§ **The task**
Write out precisely the lines beginning with the line that contains "Recurring Invoices" and ending with the last line of the entries, and no other lines.

▬▬▬

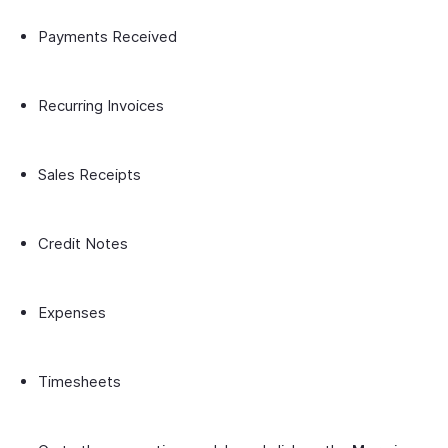
Payments Received
Recurring Invoices
Sales Receipts
Credit Notes
Expenses
Timesheets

▬▬▬

§ **Task solution**
Recurring Invoices
Sales Receipts
Credit Notes
Expenses
Timesheets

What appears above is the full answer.